Energy Reports (Dec 2023)
Random clustering analysis in deterministic DG-based distribution planning
Abstract
New feeders’ allocation, new lines connecting the substations to new feeders and other feeders to tie-line routes, should be defined for minimizing the costs of new facilities’ installation with some limitations as voltage loss, capacity of current, geographical restrictions of installation, and balance between loads, while feeders have been recently distributed in a system of distribution. However, finding the optimum plan for feeder distribution among different applicants, is difficult for planners. To confirm decision of planners of feeder distribution plan in this paper, the author proposes a technique to obtain the minimum cost distribution facilities by all the applicants’ searching that fulfill such distribution limitations as voltage loss, also geographical constraints of installation and power loss and etc. In this paper, optimal deterministic planning of distribution networks with (DG) will be discussed and all calculations will be done in medium voltage (MV) level. Weight clustering in distribution networks planning is a major topic that can be discussed by different methods like fuzzy algorithm.
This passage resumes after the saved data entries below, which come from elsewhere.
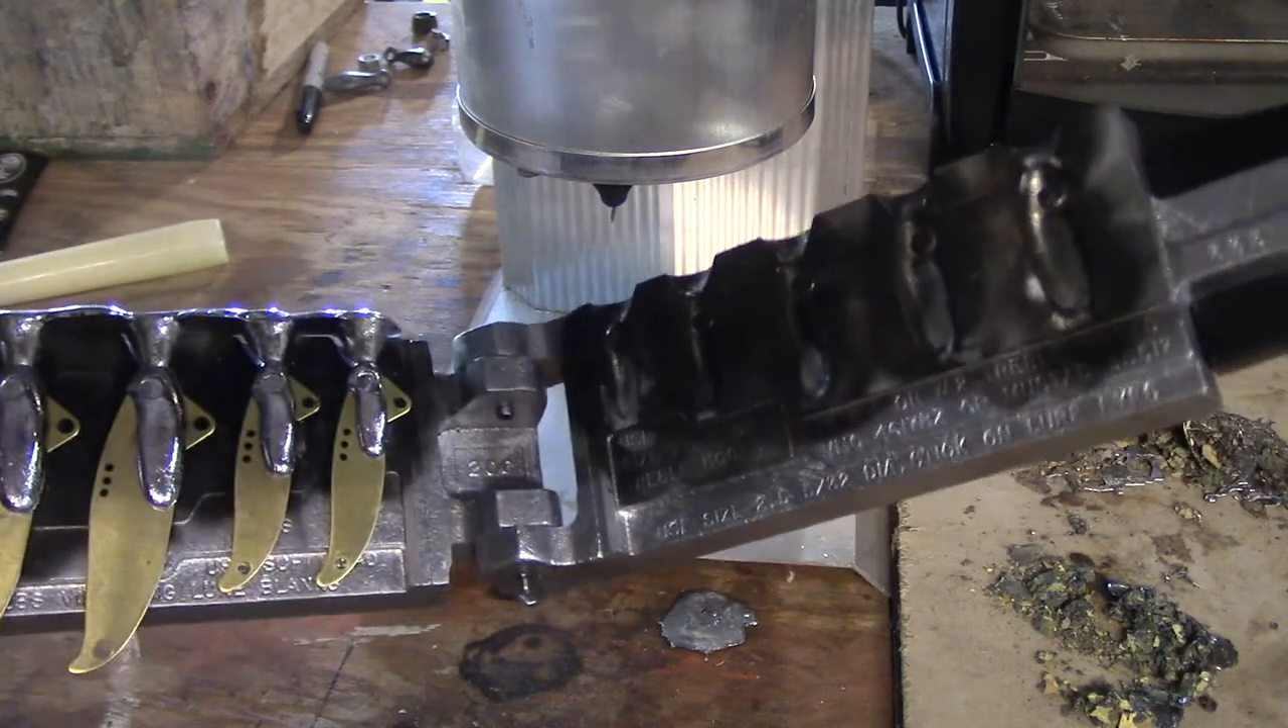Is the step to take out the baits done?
No.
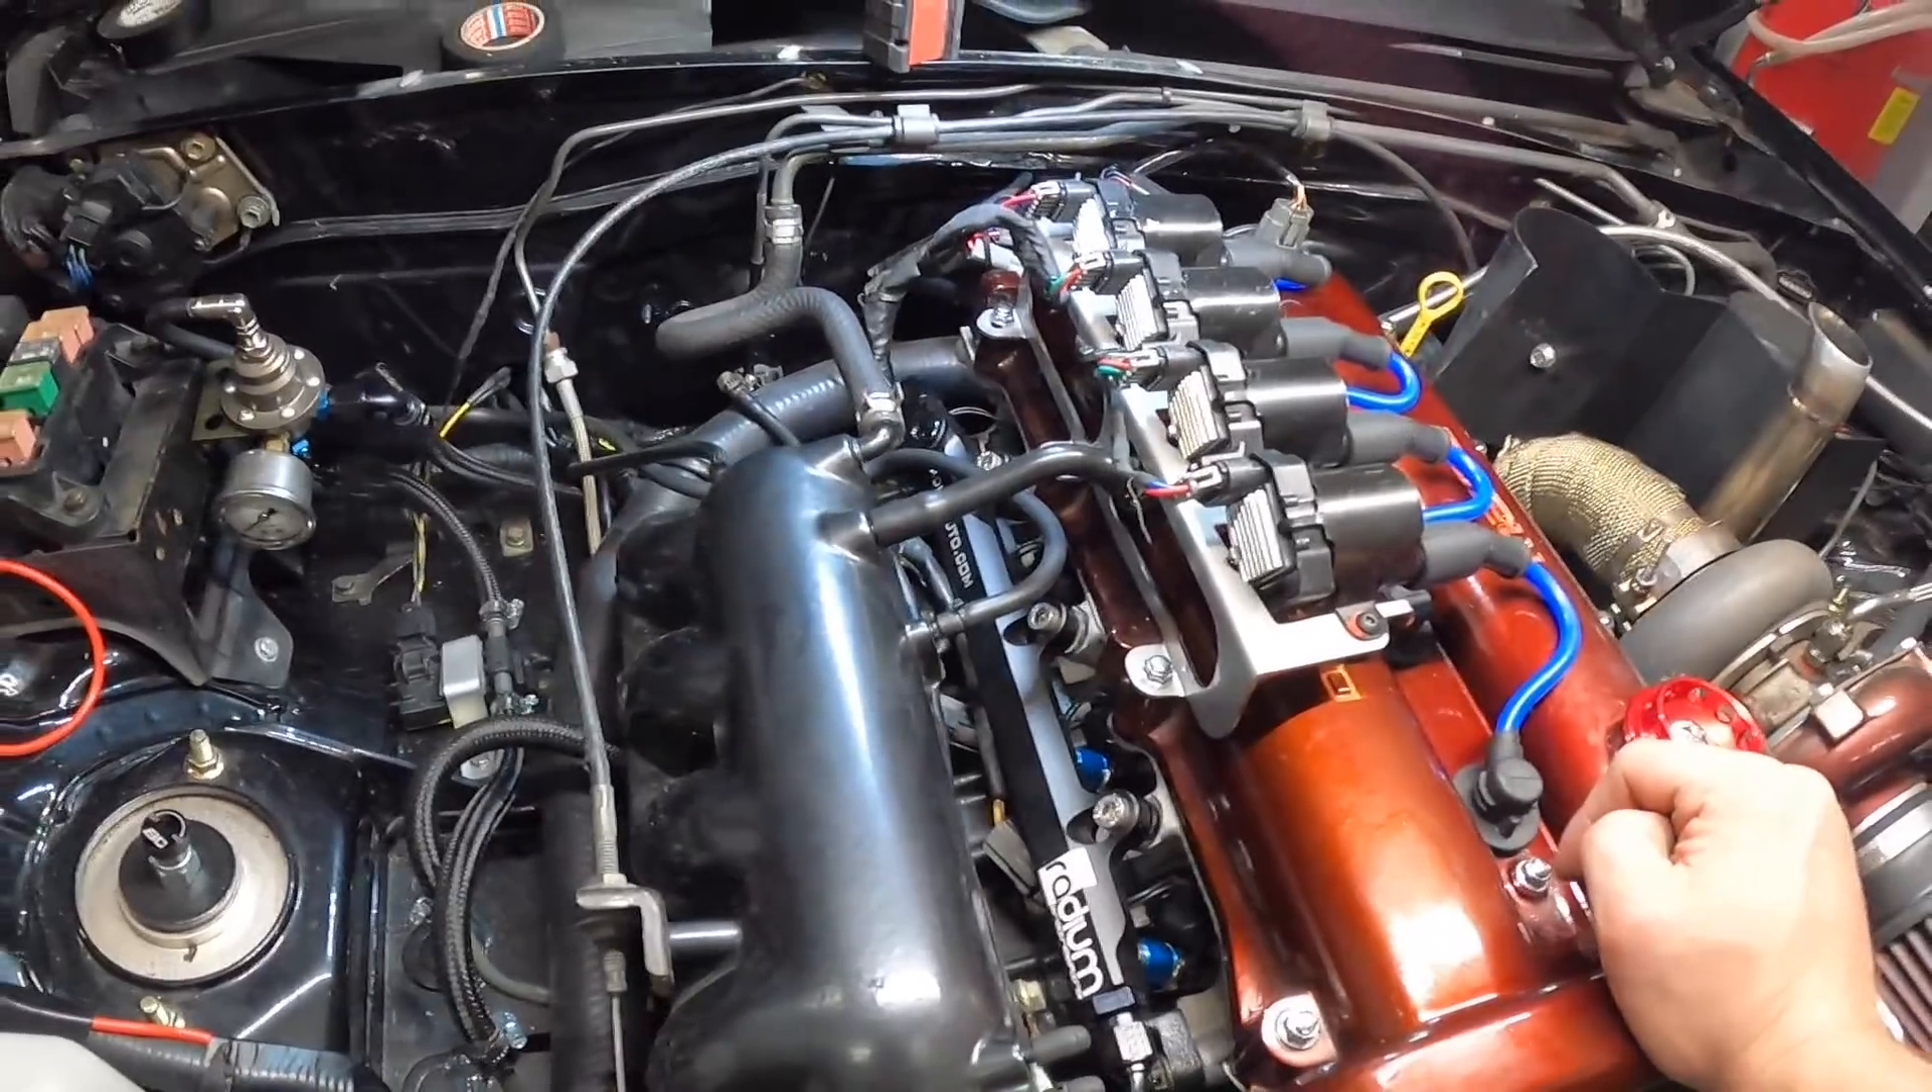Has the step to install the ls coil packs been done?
Yes.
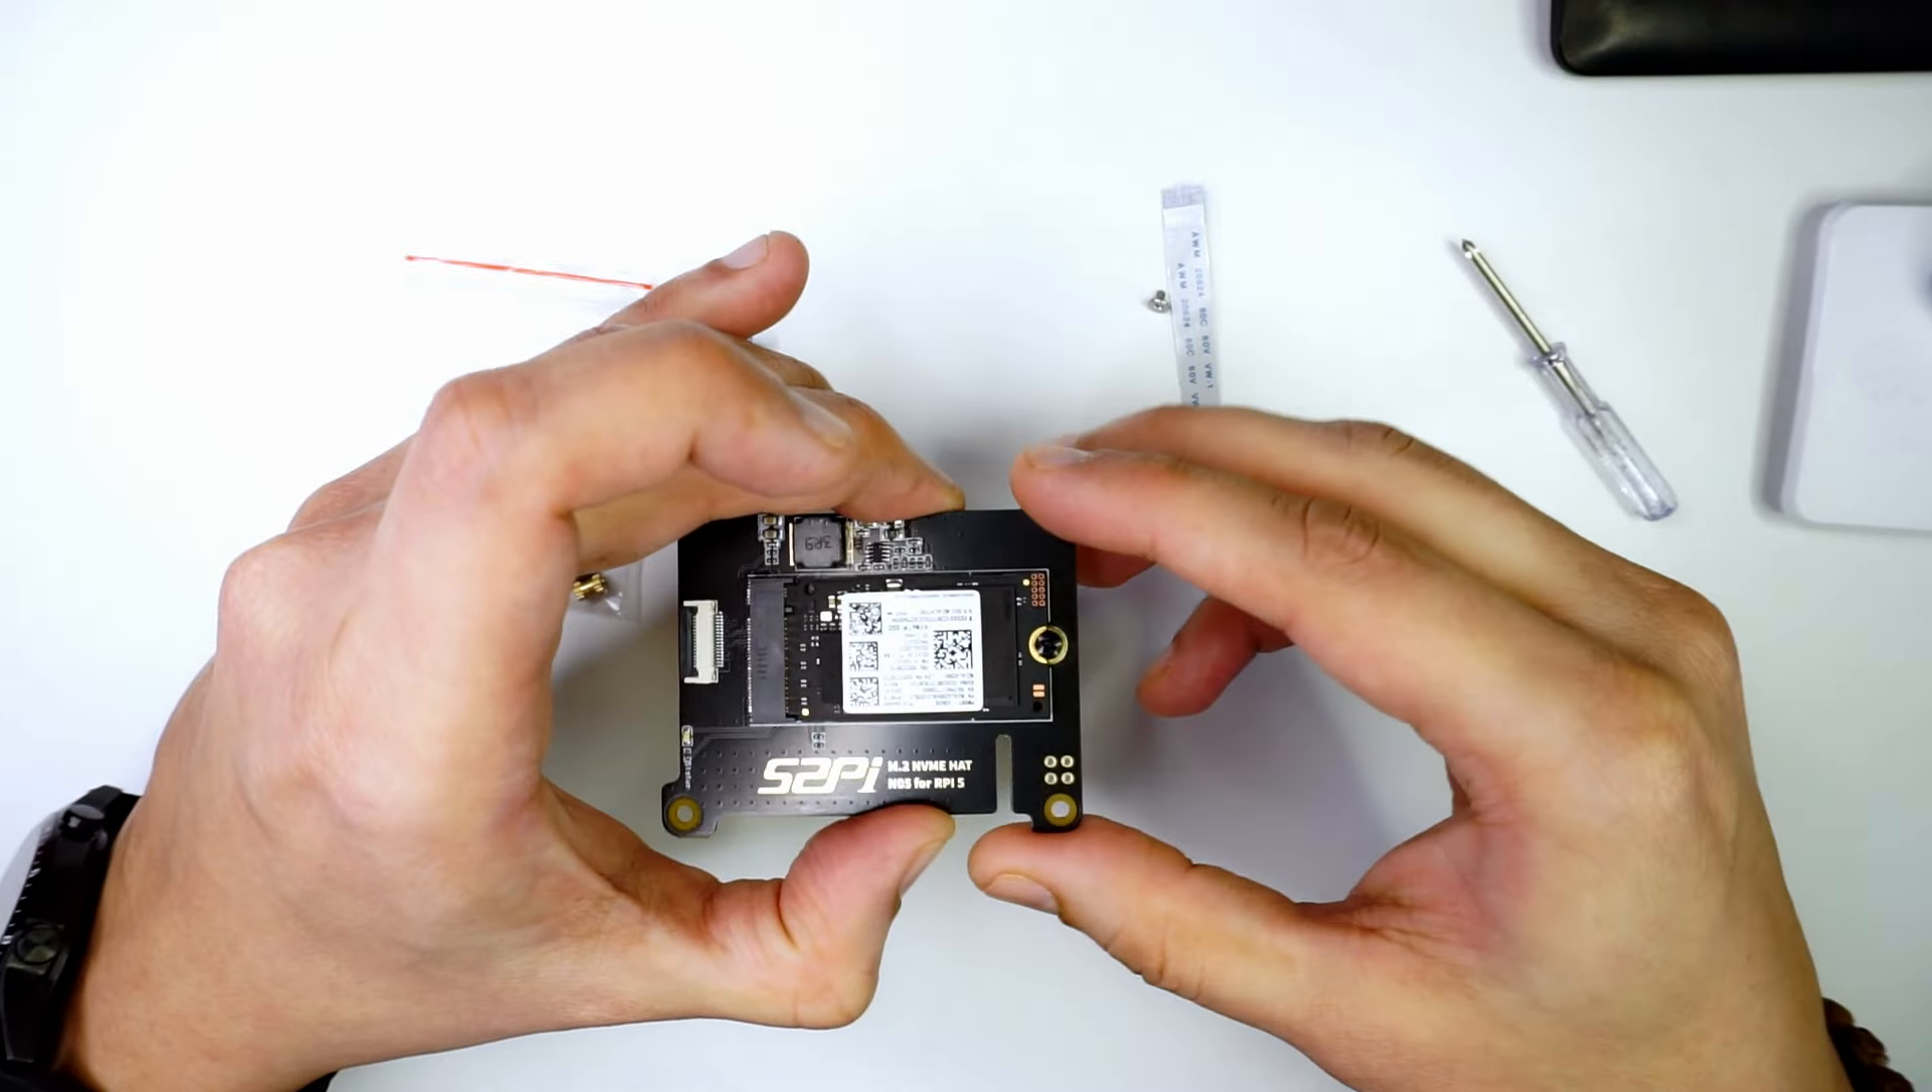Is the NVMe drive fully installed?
Yes.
Weight clustering in reliability concepts of deterministic DG-based distribution planning such as failure rate calculations can be discussed, but its meaning in robust optimization (RO) will be very complex and profound. In this paper, the study of random clustering in both single and multi-cluster states has been investigated and concluded. The results of this research can be used in the field of robust optimization of distribution networks at the MV networks. The sample candidate of random clustering studies has been selected the Greenfield residential area. According flowcharts I and II in part of the appendix, detailed analytical results based on robust optimization of 32 candidate substations of case study has been extracted in two state consist of both single and multi-cluster states.